**TASK**. Copy the records word for word, from their start through the line that contains "1L153 0H0V16L26 20L56", including both ends.

(Extracted records)
★ ★ ★ ★ ★ ★ ★
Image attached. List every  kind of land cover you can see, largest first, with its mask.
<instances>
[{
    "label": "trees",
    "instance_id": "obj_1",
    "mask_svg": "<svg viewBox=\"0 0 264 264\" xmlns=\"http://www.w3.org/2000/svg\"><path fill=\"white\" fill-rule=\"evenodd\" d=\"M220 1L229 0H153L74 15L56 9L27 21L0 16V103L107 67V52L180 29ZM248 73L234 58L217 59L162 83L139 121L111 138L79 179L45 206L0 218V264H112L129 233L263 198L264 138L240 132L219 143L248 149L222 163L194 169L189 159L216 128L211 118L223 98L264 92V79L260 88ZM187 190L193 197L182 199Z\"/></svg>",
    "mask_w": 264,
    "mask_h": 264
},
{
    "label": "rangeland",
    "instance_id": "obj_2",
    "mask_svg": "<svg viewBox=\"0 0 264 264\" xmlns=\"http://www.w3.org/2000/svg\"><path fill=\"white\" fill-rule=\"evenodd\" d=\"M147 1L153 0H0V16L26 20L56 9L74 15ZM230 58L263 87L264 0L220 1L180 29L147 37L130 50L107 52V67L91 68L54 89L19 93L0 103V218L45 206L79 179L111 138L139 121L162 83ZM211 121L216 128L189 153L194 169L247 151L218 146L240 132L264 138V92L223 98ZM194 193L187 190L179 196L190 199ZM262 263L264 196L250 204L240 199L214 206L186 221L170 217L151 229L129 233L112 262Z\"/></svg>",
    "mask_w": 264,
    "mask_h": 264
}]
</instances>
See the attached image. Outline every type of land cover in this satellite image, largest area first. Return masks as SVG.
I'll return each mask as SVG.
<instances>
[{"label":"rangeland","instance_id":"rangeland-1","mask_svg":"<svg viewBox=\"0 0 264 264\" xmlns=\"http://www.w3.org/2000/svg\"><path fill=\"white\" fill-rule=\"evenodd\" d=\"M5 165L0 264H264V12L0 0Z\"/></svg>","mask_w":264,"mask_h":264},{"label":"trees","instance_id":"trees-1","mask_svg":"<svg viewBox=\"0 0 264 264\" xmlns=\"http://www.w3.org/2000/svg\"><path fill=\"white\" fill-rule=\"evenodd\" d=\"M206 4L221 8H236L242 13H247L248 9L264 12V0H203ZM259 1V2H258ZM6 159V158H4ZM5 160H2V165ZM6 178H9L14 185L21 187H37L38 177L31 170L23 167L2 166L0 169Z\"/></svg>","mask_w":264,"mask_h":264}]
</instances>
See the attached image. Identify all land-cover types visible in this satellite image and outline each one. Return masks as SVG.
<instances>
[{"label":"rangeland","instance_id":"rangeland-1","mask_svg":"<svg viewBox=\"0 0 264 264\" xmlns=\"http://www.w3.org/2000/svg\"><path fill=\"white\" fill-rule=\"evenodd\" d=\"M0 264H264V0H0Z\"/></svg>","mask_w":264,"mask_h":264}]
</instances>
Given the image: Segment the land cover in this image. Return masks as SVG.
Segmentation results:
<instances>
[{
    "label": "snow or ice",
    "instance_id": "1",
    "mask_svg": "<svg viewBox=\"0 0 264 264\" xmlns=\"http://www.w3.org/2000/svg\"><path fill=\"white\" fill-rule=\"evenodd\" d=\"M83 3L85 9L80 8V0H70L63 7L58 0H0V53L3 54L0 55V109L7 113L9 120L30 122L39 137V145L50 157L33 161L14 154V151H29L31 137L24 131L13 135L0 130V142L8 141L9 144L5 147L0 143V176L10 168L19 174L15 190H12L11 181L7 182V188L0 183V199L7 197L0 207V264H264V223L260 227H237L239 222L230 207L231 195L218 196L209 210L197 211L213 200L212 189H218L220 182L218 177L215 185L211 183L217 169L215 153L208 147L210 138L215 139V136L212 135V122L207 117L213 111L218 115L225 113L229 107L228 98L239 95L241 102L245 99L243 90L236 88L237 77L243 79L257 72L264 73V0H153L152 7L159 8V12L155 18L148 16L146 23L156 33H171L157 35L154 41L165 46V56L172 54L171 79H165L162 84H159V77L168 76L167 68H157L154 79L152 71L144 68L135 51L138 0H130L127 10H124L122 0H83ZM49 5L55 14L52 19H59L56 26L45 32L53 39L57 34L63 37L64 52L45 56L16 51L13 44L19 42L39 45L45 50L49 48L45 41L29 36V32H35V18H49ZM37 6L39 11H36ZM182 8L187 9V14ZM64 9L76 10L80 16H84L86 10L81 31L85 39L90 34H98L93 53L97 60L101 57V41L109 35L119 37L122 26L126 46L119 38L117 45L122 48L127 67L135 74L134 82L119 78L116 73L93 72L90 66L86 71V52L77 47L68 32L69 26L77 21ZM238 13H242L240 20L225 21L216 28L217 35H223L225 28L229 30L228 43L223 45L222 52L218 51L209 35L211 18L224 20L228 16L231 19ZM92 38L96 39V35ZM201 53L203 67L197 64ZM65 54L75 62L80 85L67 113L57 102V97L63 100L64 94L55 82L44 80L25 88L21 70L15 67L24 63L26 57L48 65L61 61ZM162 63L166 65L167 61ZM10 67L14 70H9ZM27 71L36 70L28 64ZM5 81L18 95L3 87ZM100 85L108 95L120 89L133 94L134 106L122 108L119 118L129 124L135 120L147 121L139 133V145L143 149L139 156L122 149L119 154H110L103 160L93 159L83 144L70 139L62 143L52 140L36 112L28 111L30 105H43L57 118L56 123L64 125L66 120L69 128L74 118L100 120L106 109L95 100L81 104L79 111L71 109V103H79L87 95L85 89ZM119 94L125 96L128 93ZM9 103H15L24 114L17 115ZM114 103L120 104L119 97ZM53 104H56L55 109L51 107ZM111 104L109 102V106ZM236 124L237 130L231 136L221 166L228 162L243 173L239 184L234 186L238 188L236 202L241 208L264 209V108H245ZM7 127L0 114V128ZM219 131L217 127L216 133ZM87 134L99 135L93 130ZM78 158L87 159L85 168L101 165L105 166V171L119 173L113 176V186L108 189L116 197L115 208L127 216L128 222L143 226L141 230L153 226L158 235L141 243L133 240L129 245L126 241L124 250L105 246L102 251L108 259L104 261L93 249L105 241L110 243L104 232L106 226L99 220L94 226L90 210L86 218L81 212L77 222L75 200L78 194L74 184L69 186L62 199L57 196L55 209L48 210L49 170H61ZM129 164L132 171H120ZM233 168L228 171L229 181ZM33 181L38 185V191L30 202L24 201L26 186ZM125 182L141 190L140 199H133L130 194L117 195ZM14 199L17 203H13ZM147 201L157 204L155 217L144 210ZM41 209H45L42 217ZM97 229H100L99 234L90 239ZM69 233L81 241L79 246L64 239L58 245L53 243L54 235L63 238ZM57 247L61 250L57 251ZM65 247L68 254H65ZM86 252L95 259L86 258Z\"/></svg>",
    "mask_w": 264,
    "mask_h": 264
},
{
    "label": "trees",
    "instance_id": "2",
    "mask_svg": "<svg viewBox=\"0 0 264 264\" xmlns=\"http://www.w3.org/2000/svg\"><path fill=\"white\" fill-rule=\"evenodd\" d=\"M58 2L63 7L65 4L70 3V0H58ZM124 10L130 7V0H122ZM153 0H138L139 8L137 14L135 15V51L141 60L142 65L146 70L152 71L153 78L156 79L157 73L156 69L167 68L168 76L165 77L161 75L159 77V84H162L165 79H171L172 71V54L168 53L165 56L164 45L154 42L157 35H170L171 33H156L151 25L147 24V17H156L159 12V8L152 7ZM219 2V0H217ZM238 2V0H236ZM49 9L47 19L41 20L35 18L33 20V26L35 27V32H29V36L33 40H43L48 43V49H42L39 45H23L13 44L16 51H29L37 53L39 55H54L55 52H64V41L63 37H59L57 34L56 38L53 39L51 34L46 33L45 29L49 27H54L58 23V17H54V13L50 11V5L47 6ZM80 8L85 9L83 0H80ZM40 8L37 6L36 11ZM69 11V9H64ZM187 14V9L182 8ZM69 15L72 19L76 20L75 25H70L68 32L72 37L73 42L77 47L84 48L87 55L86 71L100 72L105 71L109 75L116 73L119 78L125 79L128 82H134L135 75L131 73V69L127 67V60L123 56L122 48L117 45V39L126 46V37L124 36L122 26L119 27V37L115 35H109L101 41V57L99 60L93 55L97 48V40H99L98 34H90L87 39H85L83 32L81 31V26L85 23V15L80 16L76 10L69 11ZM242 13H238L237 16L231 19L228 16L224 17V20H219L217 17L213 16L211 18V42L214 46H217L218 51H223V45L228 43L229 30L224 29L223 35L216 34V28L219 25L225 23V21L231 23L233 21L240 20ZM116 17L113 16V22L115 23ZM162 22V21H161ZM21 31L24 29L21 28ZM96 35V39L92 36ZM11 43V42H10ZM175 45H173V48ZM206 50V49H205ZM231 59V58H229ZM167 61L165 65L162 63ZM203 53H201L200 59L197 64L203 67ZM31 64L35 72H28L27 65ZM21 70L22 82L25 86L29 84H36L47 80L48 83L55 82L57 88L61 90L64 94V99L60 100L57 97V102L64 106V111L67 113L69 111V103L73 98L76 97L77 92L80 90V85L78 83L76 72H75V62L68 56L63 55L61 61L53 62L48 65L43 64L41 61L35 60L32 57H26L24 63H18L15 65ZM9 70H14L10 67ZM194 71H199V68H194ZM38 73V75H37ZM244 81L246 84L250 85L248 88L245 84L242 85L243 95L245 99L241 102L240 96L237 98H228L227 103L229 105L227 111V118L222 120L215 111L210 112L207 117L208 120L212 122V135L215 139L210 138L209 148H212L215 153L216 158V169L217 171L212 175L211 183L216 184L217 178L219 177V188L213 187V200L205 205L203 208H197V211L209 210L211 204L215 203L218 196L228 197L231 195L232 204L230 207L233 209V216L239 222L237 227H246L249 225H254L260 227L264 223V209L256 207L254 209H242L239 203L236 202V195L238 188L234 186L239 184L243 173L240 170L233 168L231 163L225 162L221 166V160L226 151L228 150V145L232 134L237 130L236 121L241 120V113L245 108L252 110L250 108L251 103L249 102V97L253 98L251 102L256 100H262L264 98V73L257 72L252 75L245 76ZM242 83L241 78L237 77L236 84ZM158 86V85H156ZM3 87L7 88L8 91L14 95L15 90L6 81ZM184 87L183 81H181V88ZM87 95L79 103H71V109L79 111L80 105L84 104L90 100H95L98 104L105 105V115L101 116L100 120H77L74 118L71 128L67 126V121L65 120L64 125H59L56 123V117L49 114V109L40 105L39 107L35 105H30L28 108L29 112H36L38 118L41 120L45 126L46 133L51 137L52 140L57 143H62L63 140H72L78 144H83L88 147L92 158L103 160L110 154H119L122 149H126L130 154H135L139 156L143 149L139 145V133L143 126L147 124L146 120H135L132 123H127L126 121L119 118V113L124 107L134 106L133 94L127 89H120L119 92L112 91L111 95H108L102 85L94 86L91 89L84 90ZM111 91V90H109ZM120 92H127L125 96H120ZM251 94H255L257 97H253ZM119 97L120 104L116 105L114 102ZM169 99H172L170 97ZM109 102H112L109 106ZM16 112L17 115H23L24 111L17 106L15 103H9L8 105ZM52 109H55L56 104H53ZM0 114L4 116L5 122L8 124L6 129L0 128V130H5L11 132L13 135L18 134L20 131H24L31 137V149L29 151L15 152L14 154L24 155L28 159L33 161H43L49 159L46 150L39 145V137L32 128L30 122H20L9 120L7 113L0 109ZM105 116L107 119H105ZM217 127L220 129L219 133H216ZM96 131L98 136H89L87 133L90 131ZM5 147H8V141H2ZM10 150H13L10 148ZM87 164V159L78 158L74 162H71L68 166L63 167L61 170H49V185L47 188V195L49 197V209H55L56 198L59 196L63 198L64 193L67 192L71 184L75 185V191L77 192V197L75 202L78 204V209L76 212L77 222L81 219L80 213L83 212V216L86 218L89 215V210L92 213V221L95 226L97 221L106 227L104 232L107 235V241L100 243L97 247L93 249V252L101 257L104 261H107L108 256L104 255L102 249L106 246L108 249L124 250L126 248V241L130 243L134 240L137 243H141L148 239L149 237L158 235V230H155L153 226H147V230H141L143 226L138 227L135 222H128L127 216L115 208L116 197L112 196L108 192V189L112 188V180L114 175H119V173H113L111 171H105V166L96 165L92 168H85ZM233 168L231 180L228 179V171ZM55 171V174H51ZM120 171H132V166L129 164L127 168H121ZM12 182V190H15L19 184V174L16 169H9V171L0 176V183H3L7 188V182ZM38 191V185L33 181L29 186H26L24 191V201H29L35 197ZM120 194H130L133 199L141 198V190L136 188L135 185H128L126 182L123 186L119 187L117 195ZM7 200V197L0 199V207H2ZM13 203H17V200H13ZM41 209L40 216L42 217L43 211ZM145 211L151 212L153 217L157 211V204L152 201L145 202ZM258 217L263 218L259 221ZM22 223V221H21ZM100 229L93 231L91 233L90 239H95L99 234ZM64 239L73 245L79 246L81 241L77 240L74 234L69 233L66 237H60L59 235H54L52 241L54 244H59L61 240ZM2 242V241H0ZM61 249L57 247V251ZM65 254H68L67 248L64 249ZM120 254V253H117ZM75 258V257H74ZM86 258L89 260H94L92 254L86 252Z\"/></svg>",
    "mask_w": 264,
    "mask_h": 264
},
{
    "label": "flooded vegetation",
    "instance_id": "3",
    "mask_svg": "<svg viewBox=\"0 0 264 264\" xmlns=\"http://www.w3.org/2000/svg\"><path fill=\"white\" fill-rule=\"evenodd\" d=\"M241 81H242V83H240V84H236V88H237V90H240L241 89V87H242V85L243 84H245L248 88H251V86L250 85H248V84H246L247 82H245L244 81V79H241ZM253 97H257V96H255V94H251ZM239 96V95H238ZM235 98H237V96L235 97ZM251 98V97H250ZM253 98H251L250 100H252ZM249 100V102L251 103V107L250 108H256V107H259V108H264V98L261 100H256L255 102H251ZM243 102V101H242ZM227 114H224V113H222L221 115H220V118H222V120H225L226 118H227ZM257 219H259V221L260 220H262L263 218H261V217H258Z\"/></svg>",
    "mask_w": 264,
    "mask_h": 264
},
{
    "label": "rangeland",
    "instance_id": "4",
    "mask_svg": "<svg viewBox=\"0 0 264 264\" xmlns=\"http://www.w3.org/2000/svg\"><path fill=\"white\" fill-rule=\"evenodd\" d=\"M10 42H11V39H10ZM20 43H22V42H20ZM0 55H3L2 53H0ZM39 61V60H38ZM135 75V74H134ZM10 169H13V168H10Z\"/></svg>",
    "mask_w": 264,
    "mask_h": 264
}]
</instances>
★ ★ ★ ★ ★ ★ ★
**RESULT BELOW**.
Image attached. List every  kind of land cover you can see, largest first, with its mask.
<instances>
[{
    "label": "trees",
    "instance_id": "obj_1",
    "mask_svg": "<svg viewBox=\"0 0 264 264\" xmlns=\"http://www.w3.org/2000/svg\"><path fill=\"white\" fill-rule=\"evenodd\" d=\"M220 1L229 0H153L74 15L56 9L27 21L0 16V103L107 67V52L180 29ZM248 73L234 58L217 59L162 83L139 121L111 138L79 179L45 206L0 218V264H112L129 233L263 198L264 138L240 132L219 143L248 149L222 163L194 169L189 159L216 128L211 118L223 98L264 92V79L260 88ZM187 190L193 197L182 199Z\"/></svg>",
    "mask_w": 264,
    "mask_h": 264
},
{
    "label": "rangeland",
    "instance_id": "obj_2",
    "mask_svg": "<svg viewBox=\"0 0 264 264\" xmlns=\"http://www.w3.org/2000/svg\"><path fill=\"white\" fill-rule=\"evenodd\" d=\"M147 1L153 0H0V16L26 20L56 9L74 15ZM230 58L263 87L264 0L220 1L180 29L147 37L130 50L107 52V67L91 68L54 89L19 93L0 103V218L45 206L79 179L111 138L139 121L162 83ZM211 121L216 128L189 153L194 169L247 151L218 146L240 132L264 138V92L223 98ZM194 193L187 190L179 196L190 199ZM262 263L264 196L250 204L240 199L214 206L186 221L170 217L151 229L129 233L112 262Z\"/></svg>",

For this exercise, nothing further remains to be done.